Die Konkurrenz beeindruckt das nicht, im Gegenteil. EZB-Chef Draghi pokert heftig darum, dass die Aufsicht an seine Notenbank angegliedert wird. Er könne sich "eine starke Rolle" der EZB vorstellen, sagte Draghi letzte Woche im Europäischen Parlament und ließ danach in Frankfurt indirekt durchblicken, warum die Aufsicht nur bei der EZB angesiedelt werden könne. Das tat er mit einem Appell an die Glaubwürdigkeit: Die Regierungen der Währungsunion hätten "substanzielles politisches Kapital" in die Entscheidung gesteckt, eine zentrale Kontrollinstanz für die Banken zu schaffen, sagt er. Die EZB erwarte deshalb, dass der Vorschlag für die Bankenaufsicht so stark sein wird "wie das Engagement der Regierungschefs, als sie diese Entscheidung getroffen haben". Was Draghi nicht sagt, aber Eingeweihte wissen: Die EZB ist die einzige europäische Institution, deren Reputation in der Euro-Krise nicht gelitten hat. Solle es eine glaubwürdige Bankenaufsicht geben, müsse sie bei der EZB angesiedelt sein, so Draghis Argument. Und deshalb arbeitet die EZB längst an einem eigenen Vorschlag.

Die Kommission ist wiederum darüber verärgert. "Wir versuchen, die Türen geschlossen zu halten", sagt der hohe Beamte. Die EZB sitze zwar bei jedem Euro-Gipfel mit am Tisch, sie habe aber "keine Befugnisse, Gesetzentwürfe mitzuschreiben".

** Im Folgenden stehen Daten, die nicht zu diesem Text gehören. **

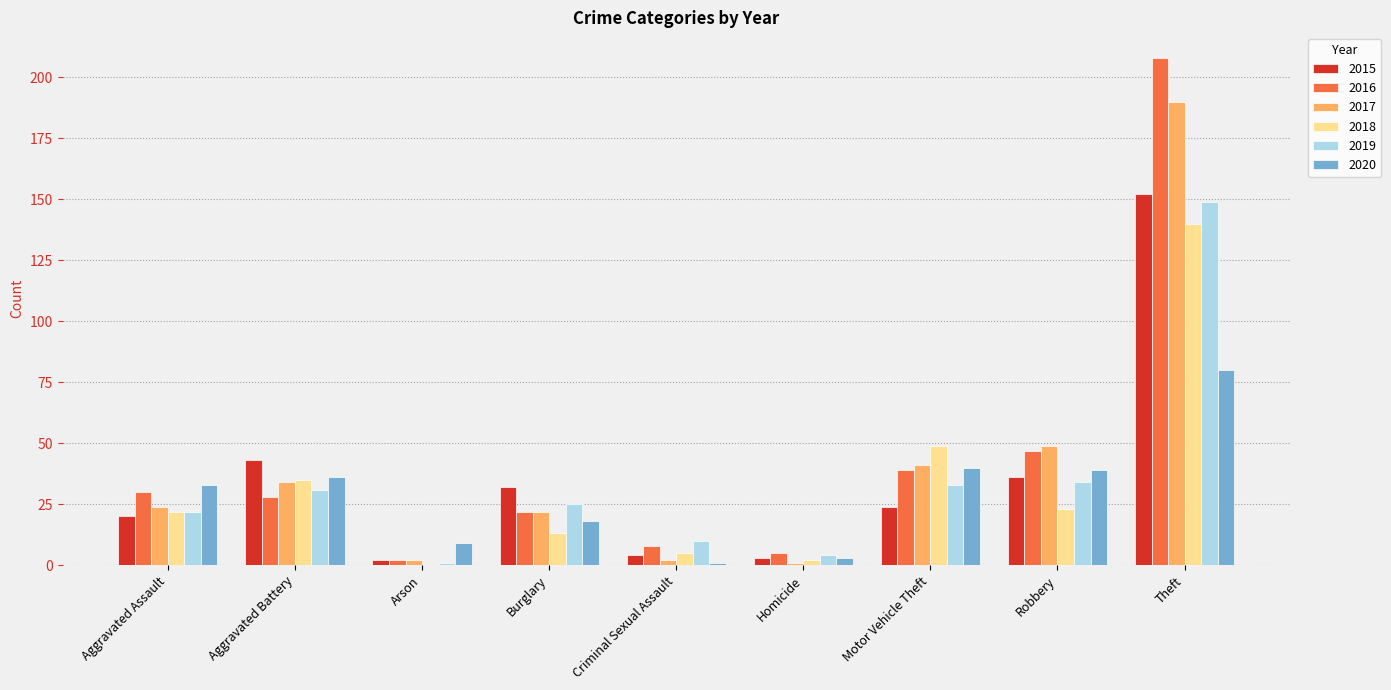

The 2020 series shows 49 at Aggravated Battery. True or false?

False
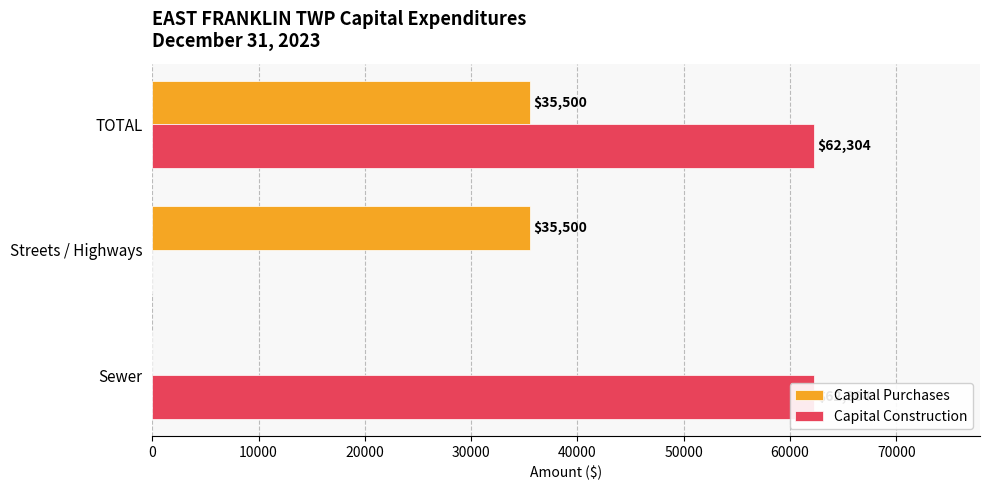

At how many categories does at least one series exceed 10182?

3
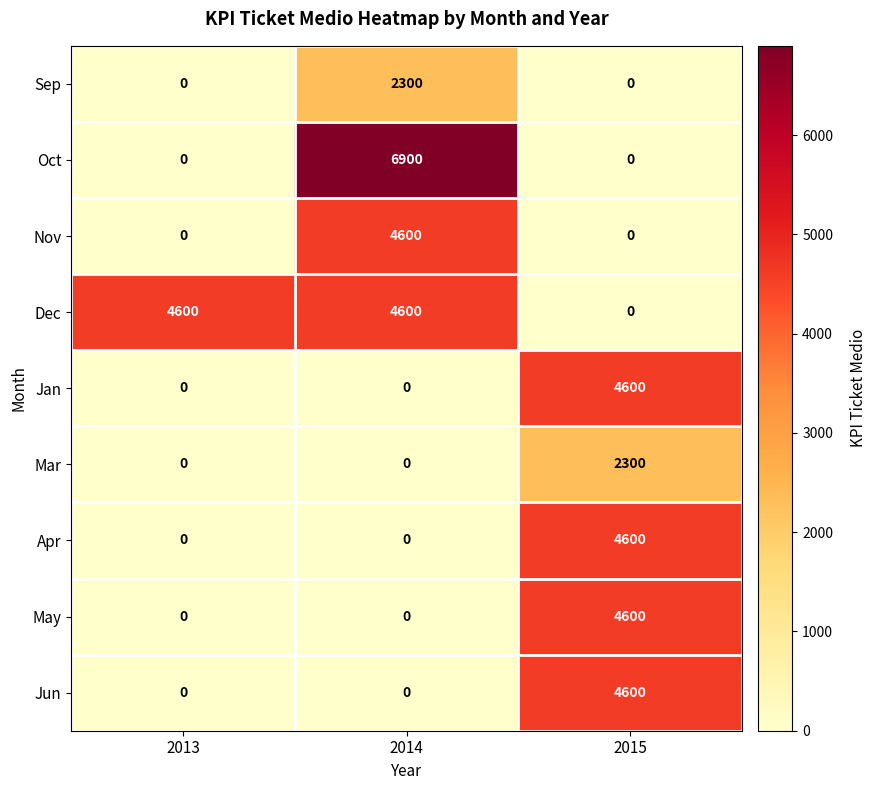

How many data points does each series have?

3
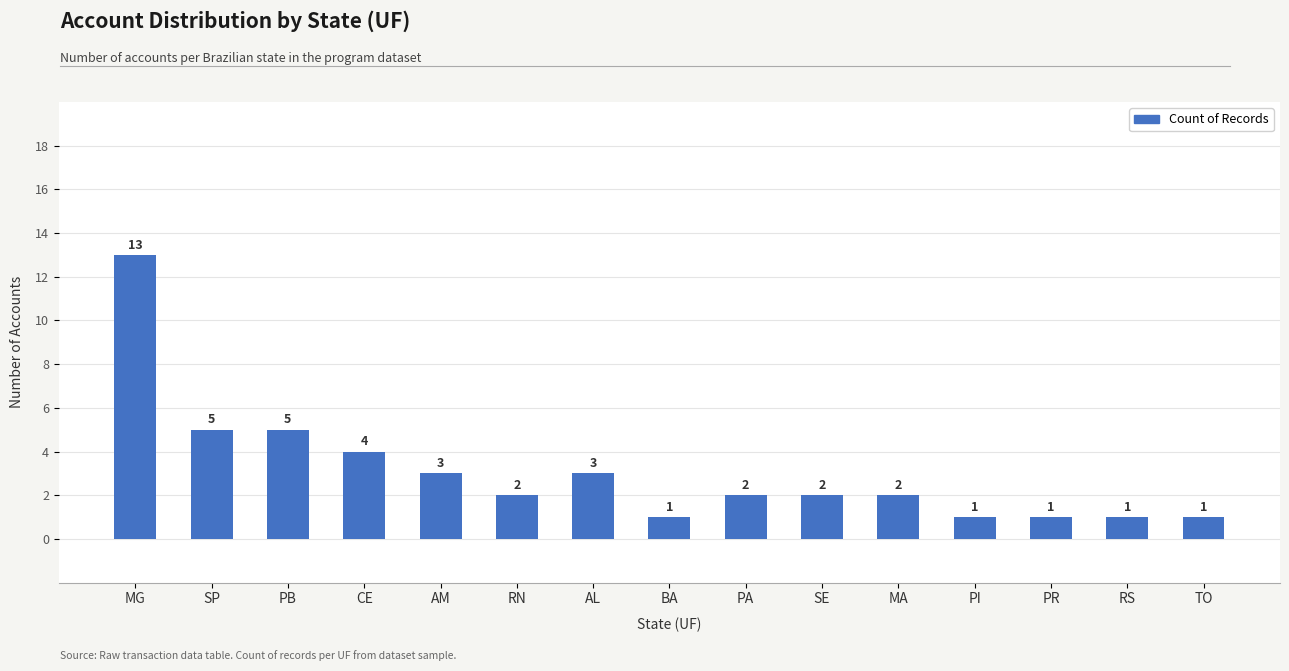

Reading left to right, transcribe all the data shown in this chart.

MG=13	SP=5	PB=5	CE=4	AM=3	RN=2	AL=3	BA=1	PA=2	SE=2	MA=2	PI=1	PR=1	RS=1	TO=1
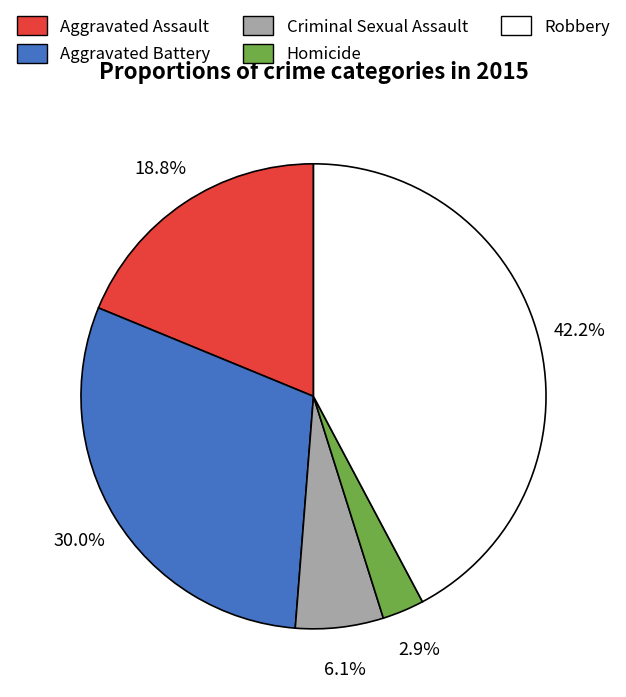

Count the number of slices in the pie.

5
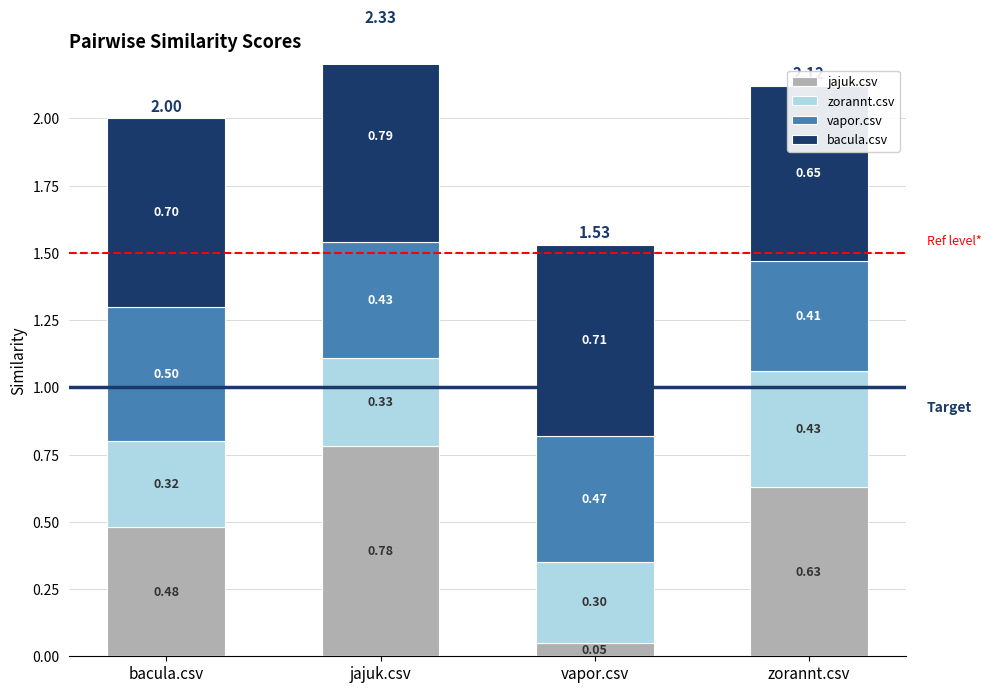

What is the difference between the maximum and minimum values in the bacula.csv series?

0.1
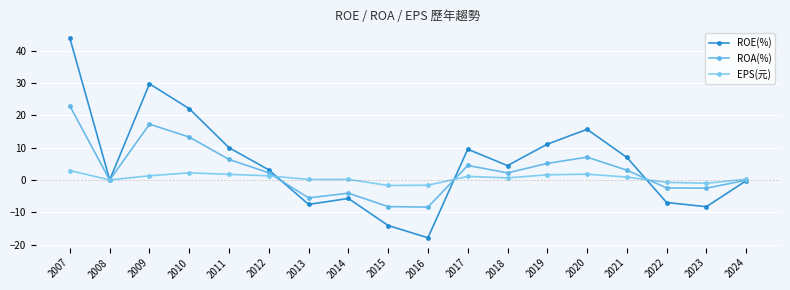

Reading right to left, what are all the values shown in this chart?

ROE(%): 2024=-0.2	2023=-8.3	2022=-7.0	2021=7.0	2020=15.7	2019=11.1	2018=4.5	2017=9.5	2016=-17.9	2015=-14.1	2014=-5.7	2013=-7.6	2012=3.1	2011=10.0	2010=22.1	2009=29.8	2008=0.0	2007=43.9
ROA(%): 2024=-0.1	2023=-2.5	2022=-2.5	2021=3.0	2020=7.1	2019=5.1	2018=2.2	2017=4.5	2016=-8.4	2015=-8.2	2014=-4.1	2013=-5.5	2012=2.2	2011=6.4	2010=13.3	2009=17.3	2008=0.0	2007=22.9
EPS(元): 2024=0.2	2023=-1.0	2022=-0.7	2021=0.9	2020=1.8	2019=1.6	2018=0.7	2017=1.1	2016=-1.6	2015=-1.7	2014=0.2	2013=0.2	2012=1.3	2011=1.8	2010=2.2	2009=1.3	2008=0.0	2007=2.9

Jenseits dieses Gezanks bereiten die Beamten die erste konkrete Entscheidung vor. Bis Ende Juli soll feststehen, ob die Aufsicht zwingend die Banken aller 27 EU-Länder beaufsichtigen soll, was wegen des britischen Widerstands als unwahrscheinlich gilt; oder ob nur die der 17 Euro-Länder, wobei andere Staaten freiwillig mitmachen können. Ebenso muss geklärt werden, ob tatsächlich alle Banken beaufsichtigt werden - das wären mehr als 8000 in Europa - oder nur die größten, und ob eine zentrale Aufsichtsbehörde geschaffen wird oder ein dezentrales Netzwerk. In jedem Fall, so sagt der hohe Beamter, muss die Aufsicht nahe an den Banken sein.

Und dann formuliert er die Frage, die sich alle in Brüssel stellen - und an deren Antwort alles hängt. "Wollen die Deutschen wirklich eine starke zentrale Aufsicht und damit eigene Kompetenzen abgeben. Oder lassen sie alles so formulieren, dass die Beschlüsse endlos verzögert werden?" Dann könnten sich Bankdirektoren weiter Zeit lassen mit den Fremdsprachen.